Workflow for sequencing and analysis of miRNA changes. (A) Flowchart depicting miRNA sample preparation and sequencing. After extracting the total RNA from the samples, gel select Small RNA (18 ~ 30 nt), 5' RNA adapter ligation and gel purification, 3' RNA adapter ligation and gel purification, and RT-PCR and gel purification, the library products were ready for sequencing analysis via Illumina HiSeqTM 2000. (B) Flowchart depicting bioinformatic processing and analysis. After sequencing, raw reads were cleaned by removing low quality reads and short reads. Reads were profiled by mapping them to miRBase v. 20 and other sequence databases. (C) Summary (percent) of size distribution of small RNA sequences in the urinary samples analyzed.

Figure 4

Characterization of miRNAs using NGS. (A) Y-axis represents proportion of total reads. Labels:”miRs”-Reads mapping to miRNAs from rat, mouse and human, “Exons”-Reads mapping to rat exons, “Other Non-Coding RNA”-Reads mapping to Non-coding RNA (except miRNAs), “Unaligned”-Reads that could not be aligned to rat genome. (B) Y-Axis represents proportion of the total reads that map to all rat miRNAs (mature + isomiRs). “Identical”-Reads that are identical to miRNAs, “Perfect Matches”- Reads that are shorter than miRNAs, “1 Extra Base”-Reads that have an extra base on 3’ and 5’, “1 Substitution”- Reads that have a substitution on 3’ and 5’, “2 Extra Bases”-Reads that have 2 extra bases on 3’ and 5’, “1 Mismatch”-Reads that have at most 1 mismatch (does not include the previous 1 substitution/deletion/insertion), “PremiRs”-Reads that map the precursor miRNA. (C) Y-Axis gives the proportion of all miRNAs (rat + human + mouse) with maximum value of 1. The rat, mouse and human miRNAs include mature + isomiRs including precursor miRNAs. (D) Hierarchical clustering of the samples.

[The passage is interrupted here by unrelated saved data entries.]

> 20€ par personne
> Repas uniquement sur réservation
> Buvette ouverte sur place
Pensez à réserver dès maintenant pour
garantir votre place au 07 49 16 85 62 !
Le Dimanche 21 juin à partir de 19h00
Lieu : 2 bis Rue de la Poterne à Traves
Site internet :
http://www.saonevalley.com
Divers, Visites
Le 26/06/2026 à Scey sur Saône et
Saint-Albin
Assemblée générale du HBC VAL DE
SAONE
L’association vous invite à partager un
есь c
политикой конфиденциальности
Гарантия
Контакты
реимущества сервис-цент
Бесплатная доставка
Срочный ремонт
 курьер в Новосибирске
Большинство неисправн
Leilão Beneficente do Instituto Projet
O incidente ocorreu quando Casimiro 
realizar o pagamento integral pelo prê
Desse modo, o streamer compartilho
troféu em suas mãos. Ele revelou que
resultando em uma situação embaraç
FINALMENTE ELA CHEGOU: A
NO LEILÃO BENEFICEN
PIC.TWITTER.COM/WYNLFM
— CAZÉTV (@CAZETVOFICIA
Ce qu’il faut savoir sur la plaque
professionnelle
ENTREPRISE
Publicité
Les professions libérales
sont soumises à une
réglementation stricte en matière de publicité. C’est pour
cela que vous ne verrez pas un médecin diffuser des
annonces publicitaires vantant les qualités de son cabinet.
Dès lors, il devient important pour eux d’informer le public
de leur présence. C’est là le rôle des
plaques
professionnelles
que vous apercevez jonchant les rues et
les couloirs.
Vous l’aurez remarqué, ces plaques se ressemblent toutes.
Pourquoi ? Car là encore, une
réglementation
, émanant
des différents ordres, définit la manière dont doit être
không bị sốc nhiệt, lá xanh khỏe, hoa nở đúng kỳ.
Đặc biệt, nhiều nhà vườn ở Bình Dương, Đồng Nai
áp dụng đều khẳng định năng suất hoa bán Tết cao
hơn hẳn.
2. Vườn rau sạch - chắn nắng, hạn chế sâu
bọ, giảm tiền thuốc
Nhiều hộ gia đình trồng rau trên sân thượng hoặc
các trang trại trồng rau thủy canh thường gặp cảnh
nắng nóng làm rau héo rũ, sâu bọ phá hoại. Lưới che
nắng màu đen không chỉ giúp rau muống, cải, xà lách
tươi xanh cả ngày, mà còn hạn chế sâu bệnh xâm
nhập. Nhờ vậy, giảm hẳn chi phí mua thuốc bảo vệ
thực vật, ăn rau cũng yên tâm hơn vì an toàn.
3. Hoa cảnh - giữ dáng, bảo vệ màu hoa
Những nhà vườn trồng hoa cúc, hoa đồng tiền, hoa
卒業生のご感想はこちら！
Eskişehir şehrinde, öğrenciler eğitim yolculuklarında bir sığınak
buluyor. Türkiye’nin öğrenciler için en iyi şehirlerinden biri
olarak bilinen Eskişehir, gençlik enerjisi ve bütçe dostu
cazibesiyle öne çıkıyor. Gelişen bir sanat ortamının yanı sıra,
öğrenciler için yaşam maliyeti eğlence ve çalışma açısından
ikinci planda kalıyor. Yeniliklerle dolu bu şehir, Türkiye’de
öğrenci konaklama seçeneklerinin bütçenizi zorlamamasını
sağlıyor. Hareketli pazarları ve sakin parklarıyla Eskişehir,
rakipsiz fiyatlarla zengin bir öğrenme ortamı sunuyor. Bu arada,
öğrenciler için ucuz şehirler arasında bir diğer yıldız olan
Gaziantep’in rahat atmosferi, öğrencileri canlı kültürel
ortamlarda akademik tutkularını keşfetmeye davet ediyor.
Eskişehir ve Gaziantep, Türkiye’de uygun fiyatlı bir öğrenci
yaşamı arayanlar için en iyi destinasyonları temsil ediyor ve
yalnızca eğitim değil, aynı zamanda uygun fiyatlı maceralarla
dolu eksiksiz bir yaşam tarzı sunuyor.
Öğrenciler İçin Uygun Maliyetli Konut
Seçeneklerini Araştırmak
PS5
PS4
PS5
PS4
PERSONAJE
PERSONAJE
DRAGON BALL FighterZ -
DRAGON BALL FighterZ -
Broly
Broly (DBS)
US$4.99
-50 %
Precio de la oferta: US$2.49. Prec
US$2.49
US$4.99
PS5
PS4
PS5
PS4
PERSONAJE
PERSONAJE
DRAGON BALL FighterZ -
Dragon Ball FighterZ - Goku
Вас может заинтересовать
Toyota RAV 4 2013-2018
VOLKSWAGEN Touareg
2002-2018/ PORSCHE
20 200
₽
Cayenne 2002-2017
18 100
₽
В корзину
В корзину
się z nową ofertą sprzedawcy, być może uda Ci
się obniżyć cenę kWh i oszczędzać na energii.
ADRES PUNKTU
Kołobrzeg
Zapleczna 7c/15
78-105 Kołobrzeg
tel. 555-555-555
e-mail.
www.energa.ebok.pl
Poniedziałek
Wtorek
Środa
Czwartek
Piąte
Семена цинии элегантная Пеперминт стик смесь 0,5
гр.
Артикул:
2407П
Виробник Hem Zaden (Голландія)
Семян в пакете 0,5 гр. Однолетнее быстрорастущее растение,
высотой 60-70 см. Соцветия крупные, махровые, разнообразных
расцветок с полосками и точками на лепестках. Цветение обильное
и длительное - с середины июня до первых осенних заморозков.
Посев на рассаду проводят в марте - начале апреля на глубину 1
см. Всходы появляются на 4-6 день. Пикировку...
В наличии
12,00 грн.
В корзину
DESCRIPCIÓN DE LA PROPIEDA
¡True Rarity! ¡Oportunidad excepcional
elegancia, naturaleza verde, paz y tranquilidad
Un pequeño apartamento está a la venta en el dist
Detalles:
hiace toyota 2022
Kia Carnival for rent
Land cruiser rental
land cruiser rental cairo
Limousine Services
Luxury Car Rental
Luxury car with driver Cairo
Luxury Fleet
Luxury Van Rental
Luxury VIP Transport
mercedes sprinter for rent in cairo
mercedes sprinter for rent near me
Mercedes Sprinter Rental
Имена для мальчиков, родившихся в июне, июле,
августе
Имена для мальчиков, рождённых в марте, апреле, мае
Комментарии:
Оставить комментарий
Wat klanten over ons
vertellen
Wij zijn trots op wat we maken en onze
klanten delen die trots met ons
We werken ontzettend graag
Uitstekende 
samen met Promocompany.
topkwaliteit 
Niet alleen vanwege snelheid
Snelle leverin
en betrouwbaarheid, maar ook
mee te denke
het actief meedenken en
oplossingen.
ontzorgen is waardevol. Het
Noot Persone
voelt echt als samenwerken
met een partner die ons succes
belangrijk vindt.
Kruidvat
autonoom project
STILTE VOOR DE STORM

Spearman correlation coefficient was used and the method used was “complete”, using the maximal separation.

Figure 5

Prediction of renal functions for miRNA from qPCR and NGS. (A) Analysis of the urinary miRNAs with altered expression in gentamicin induced tubular injury reveals significant correlations with renal injury. Black filled symbols represent miRNAs identified by qPCR as significantly changed in renal injury. White filled symbols are miRNAs identified as significantly changed by NGS and the gray filled symbols are the miRNAs identified as changed in both approaches. Note that Ingenuity’s software combines miRNAs with a common seed sequence to a single identifier. (B) Potential renal disease related mRNA targets for Let-7d, miR-203, and miR-320 identified by IPA are shown.